Forming First-Rate Feedback

You may not hear it very often, but I firmly believe that many folks currently in game development are there at least in part because they knew how to give great playtest feedback. Playtesters work closely with game developers to help create a superior finished game and are, in essence, junior developers on the project. So when a game developer position is available, it’s only natural to think of these junior developers and consider the best among them for a full-time position.

Creating great playtest feedback ties into the playtest practices I talked about in The Science of Playtest article, but that’s really just the beginning. A playtester could have truly impressive playtest practices and an amazingly insightful mind for game development yet still provide very little to the playtest process unless they know how to communicate their playtest feedback effectively.

One of the reasons it’s so difficult to give great playtest feedback is that the gaming culture is often rooted in knee-jerk reactions and hyperbole. When visiting forums or social media groups, how often have you read extreme commentary about how good or bad a game (or card or model or whatever) is based on little to no actual experience with the product? Unless you don’t go on gaming forums or social media groups, I’m guessing you’ve seen such feedback quite a bit.

Good playtest feedback is basically the opposite of that. You want a good understanding of the game (or card or model) before expressing anything more than your first impressions, and you want to avoid hyperbole since it’s a barrier to clear communication. Consider, for example, how much clearer it is to say you think something “should cost 1 more point (or mana, gem, etc.)” versus saying you think it “is ridiculously overpowered.” In one case, the game developer knows exactly what you think.

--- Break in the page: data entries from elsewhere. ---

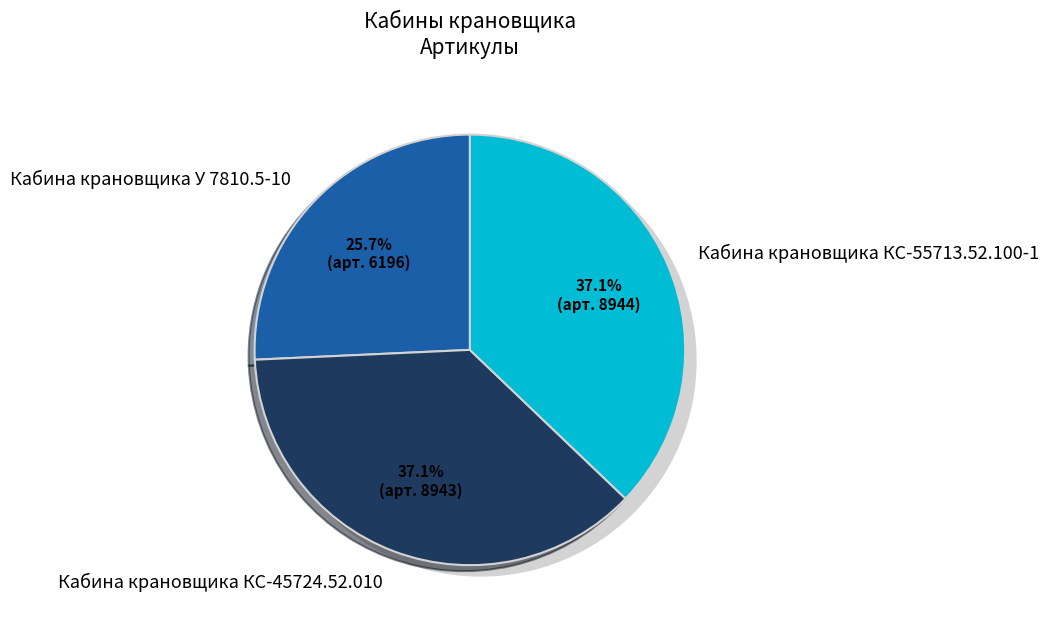

What is the largest slice in the pie chart?

Кабина крановщика КС-55713.52.100-1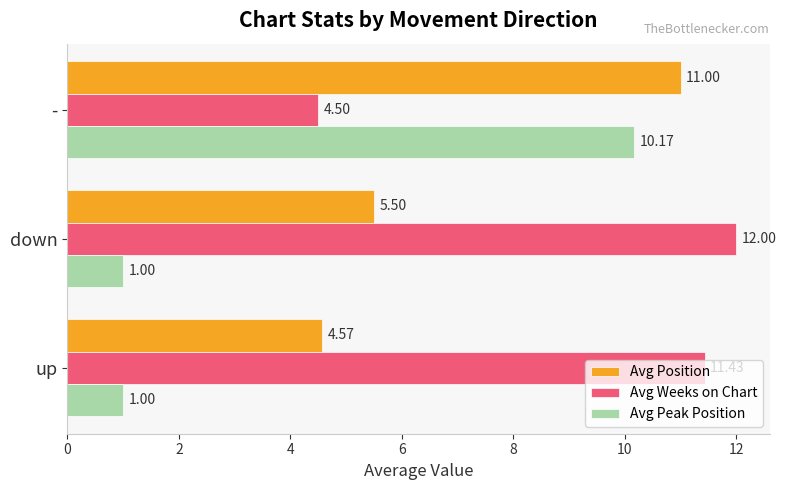

What is the difference between the Avg Weeks on Chart values at - and up?

6.9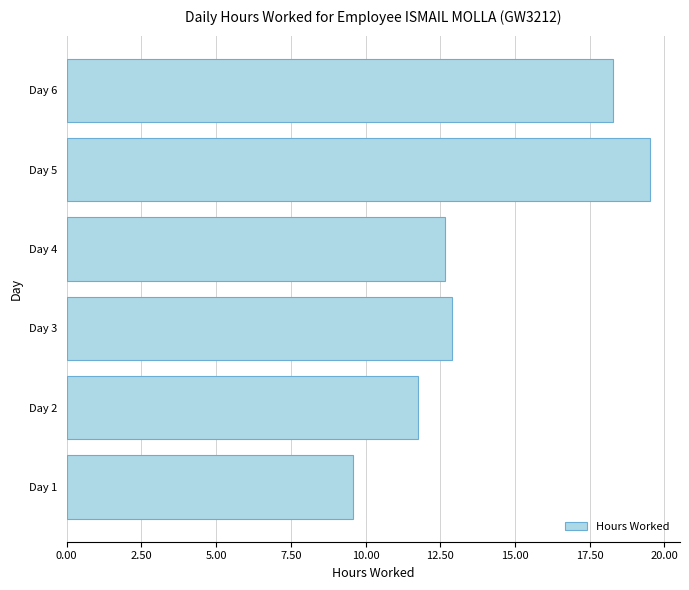

What is the change in value from Day 2 to Day 4?

+0.9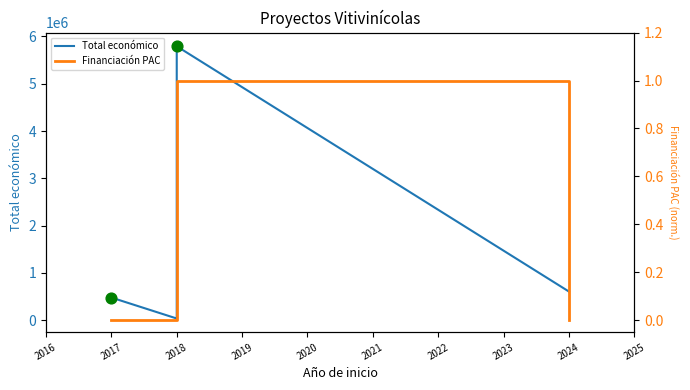

Which series reaches the maximum Y coordinate?

Total económico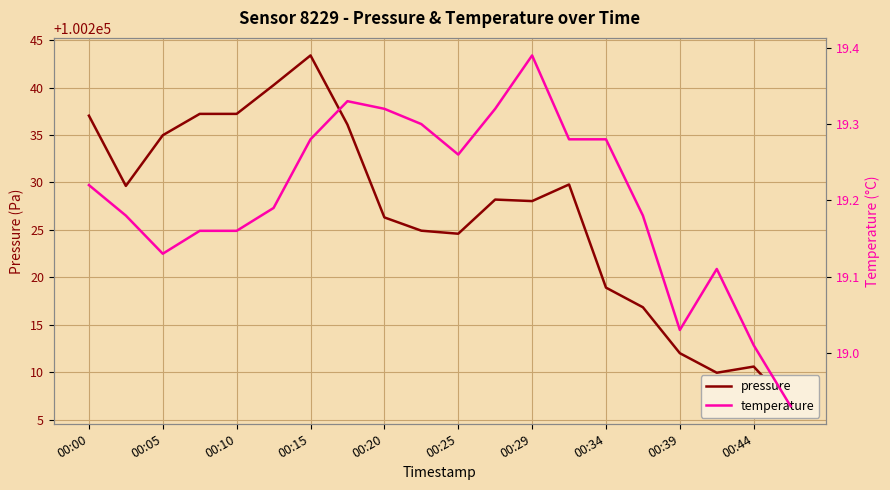

Does the chart have visible grid lines?

Yes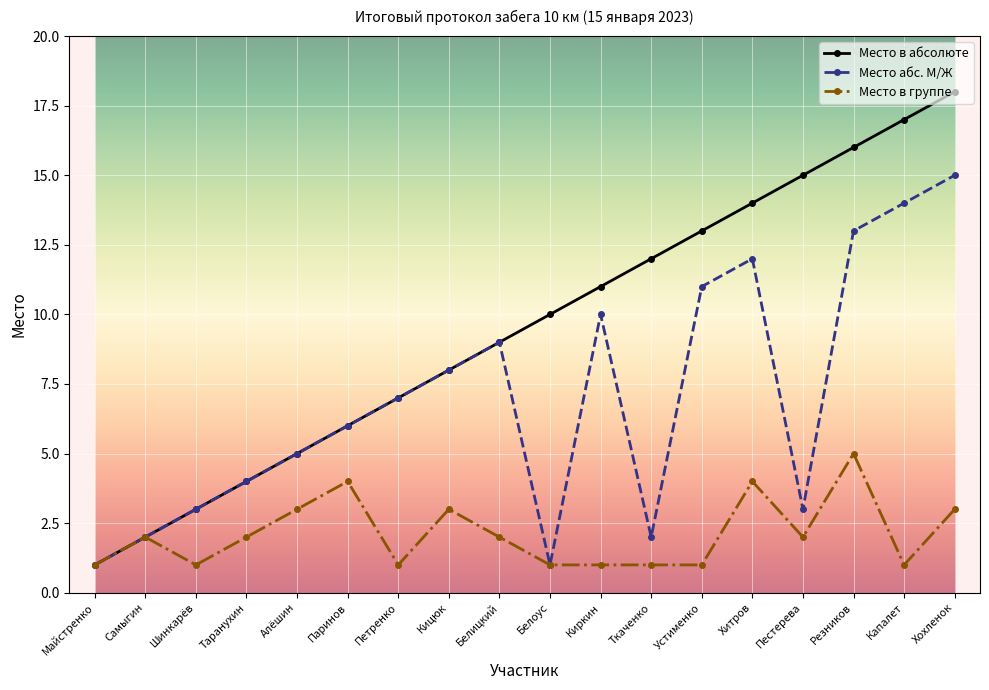

The Место в абсолюте series shows 1 at Самыгин. True or false?

False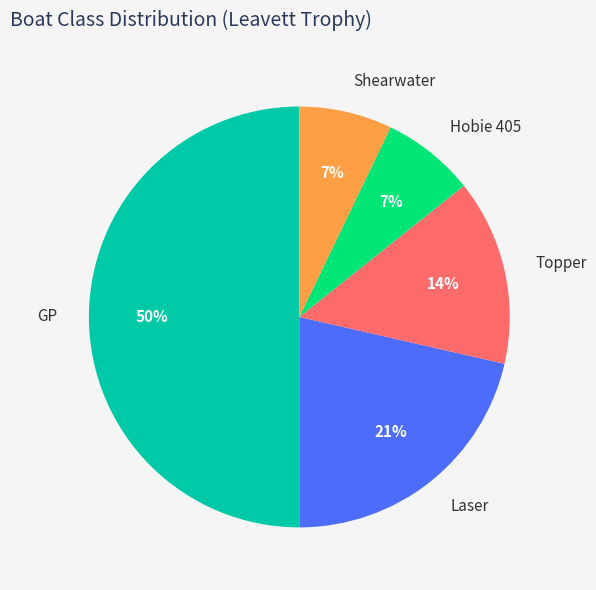

Does Hobie 405 represent more than half of the total?

No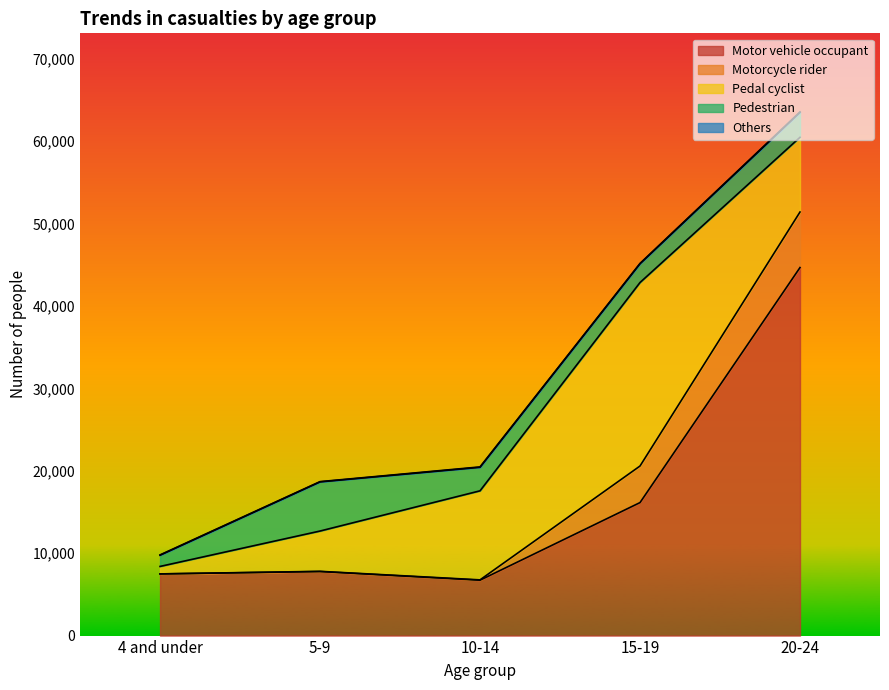

What is the label of the 3rd point from the right?

10-14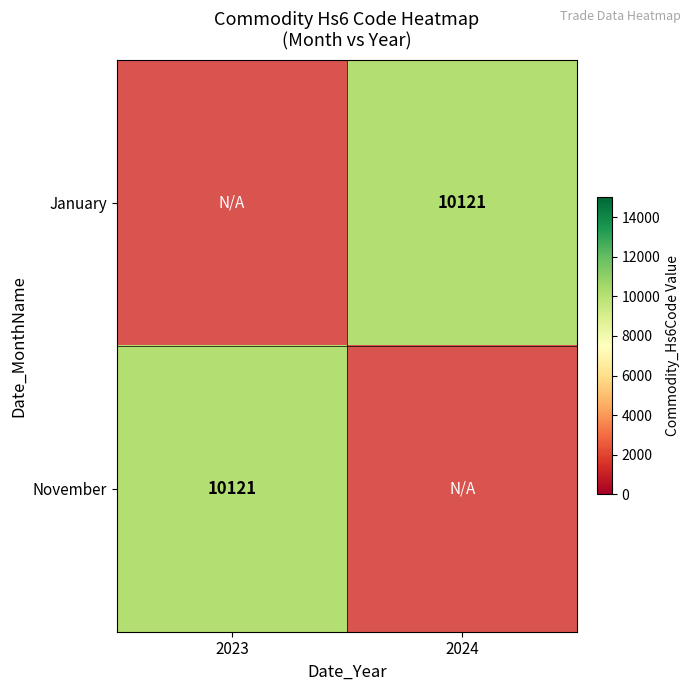

How many positive values does the November series have?

1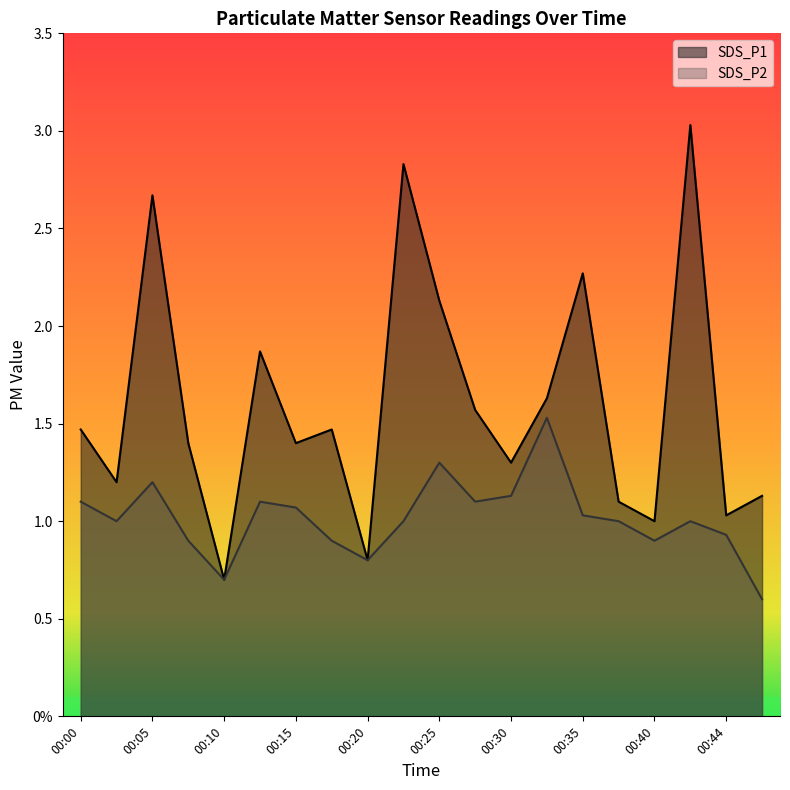

What is the total value across all series at 00:27?

2.7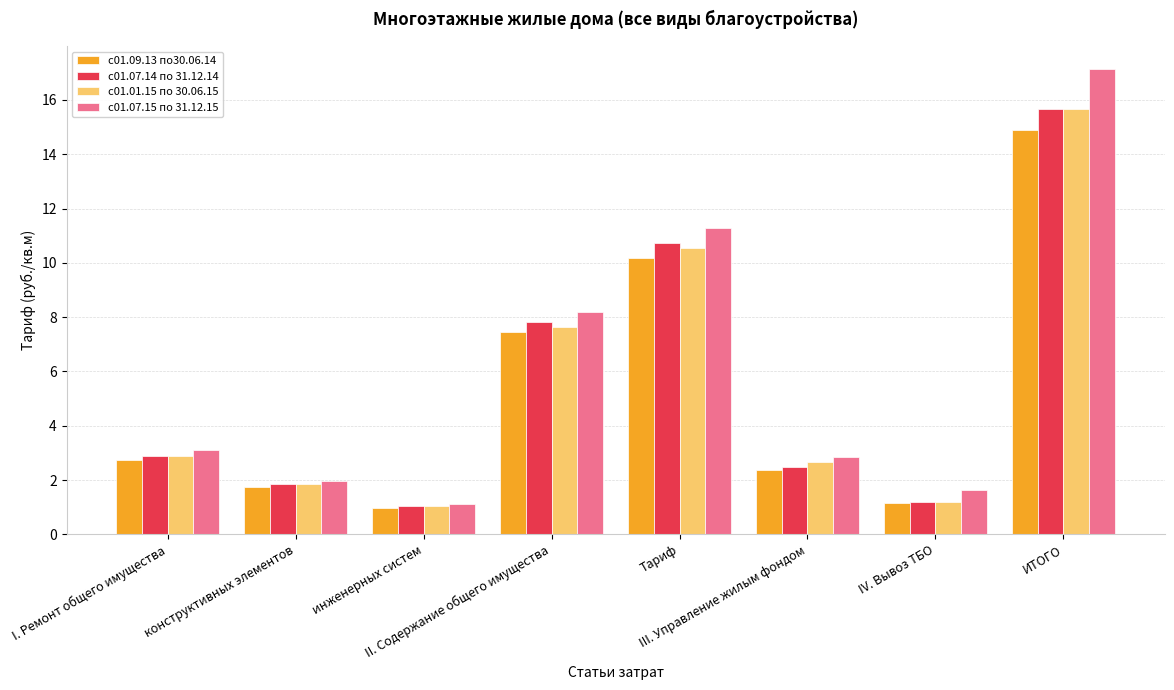

Which label corresponds to the largest value in the chart?

ИТОГО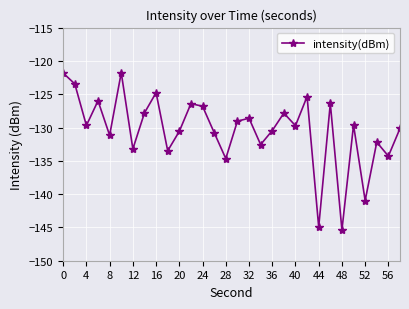

What is the value of the 6th point from the left?

-121.8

In the other, it would be very easy to overcompensate when attempting to correct the game balance.

Here are a few other things to keep in mind.

Always present a potential solution. The number one tip for effective feedback is to always include your thoughts on how to fix the problems you’ve identified. The game developer might not use your solution exactly as written, but it gives a clear picture of the direction you think the change should go and the scope of the change. “Based on the past several playtest games, we think this card should cost 1 more gem” is a good example of showcasing the direction and scope of a recommended change.

Balance being clear with being concise. There’s no perfect formula for finding this balance, but feedback that is too verbose has the potential for your message to get lost in the noise while feedback that is too terse won’t sufficiently explain how or why you’ve reached your playtest conclusions. When you reach the end of a section of playtest feedback, reread it and ask, “Did I sufficiently explain how I reached my conclusion?” and add some detail as necessary. Then ask, “Did I talk about things that have nothing to do with my conclusion?” and trim those out as necessary.

Prioritize your feedback. Sometimes, you’ll have quite a bit of playtest feedback, and that’s great! But you’ll also want to prioritize playtest feedback. Whether you use a numbered list or a color code or a “high, medium, low” system is up to you, but some sort of priority system is super helpful. There’s a lot of playtest feedback to consider, and a way to quickly identify the most important problems your group identified will help make those a priority for potential changes.